Episódio nº 06 – Decisões judiciais. De volta ao passado, na companhia do site “Galhas”, de 07.11.2008, deparamos-nos com uma breve nota sobre uma das mais notáveis decisões de nossa maior corte de justiça, exarada nos seguintes termos: “o STF manteve as duas liminares no pedido de HC 95009 que deram a liberdade ao banqueiro Daniel Dantas. Ele é investigado pela PF por suposta prática de corrupção, crimes financeiros e desvio de verbas públicas”.

A concessão de liminares desta natureza não é privilégio das cortes superiores do país. No último dia cinco de agosto do corrente ano o TRE-PI decidiu, à unanimidade de seus membros e em desarmonia com o parecer do Ministério Público Eleitoral, aprovar mais uma candidatura do Presidente da Assembléia Legislativa do Piauí, ao cargo de deputado estadual, pelo PMDB. O postulante a um novo mandato de deputado estadual já dirigiu o Parlamento Estadual outras vezes. Como gestor público teve suas contas na administração anterior do órgão rejeitadas pelo Tribunal de Contas do Estado do Piauí (TCE-PI). Nessa situação tornou-se inelegível, de acordo com a Lei Complementar nº 64/1990, bem como nos termos daquela que ficou conhecida como lei da ficha limpa (Lei Complementar nº 135/2010, que altera a LC nº 64/1990), que será aplicada pela primeira vez nas eleições gerais.

Ora, se o referido deputado, como gestor público, tornou-se, em decorrência da decisão do TCE-PI, “um ficha suja”, por que o TRE-PI aprovou sua candidatura à reeleição no pleito de 2014? Simples: existe algo no “ordenamento jurídico” burguês, que alguns denominam formalismo ou filigrana jurídica, que fez a Corte Eleitoral do Piauí se dobrar. A defesa jurídica do deputado conseguiu a anulação da condenação do candidato pelo TCE-PI por intermédio de uma “medida liminar”, concedida monocraticamente, por um membro do Tribunal de Justiça do Piauí (TJ-PI).
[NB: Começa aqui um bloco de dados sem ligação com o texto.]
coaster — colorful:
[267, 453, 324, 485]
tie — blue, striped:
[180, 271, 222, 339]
Impõem-se, pelo menos, duas indagações: a) qual o Tribunal que detém a competência legal para julgar as contas dos gestores públicos? e b) a concessão de um “remédio jurídico” para reparar, em tese, um julgamento reputado maculado juridicamente por uma outra Corte de Justiça que não tem competência jurídica sobre a matéria é um ato violento, embora praticado sob o manto da lei?

Episódio nº 07 – Massacre dos ucranianos. Em 17 de julho de 2014, na Ucrania, foi abatido um avião da Malasya Airlines, que levou à morte quase 300 pessoas inocentes. As duas partes envolvidas na rebelião no leste da Ucrânia a princípio negaram responsabilidade pelo incidente, acusando-se mutuamente. Como nos tempos áureos da guerra fria, o serviço de inteligência dos EUA acusou os separatistas pró Russia de derrubarem o avião; por outro lado, dirigentes russos disseram que as acusações norte-americanas eram precipitadas e acusaram a Ucrânia pela tragédia.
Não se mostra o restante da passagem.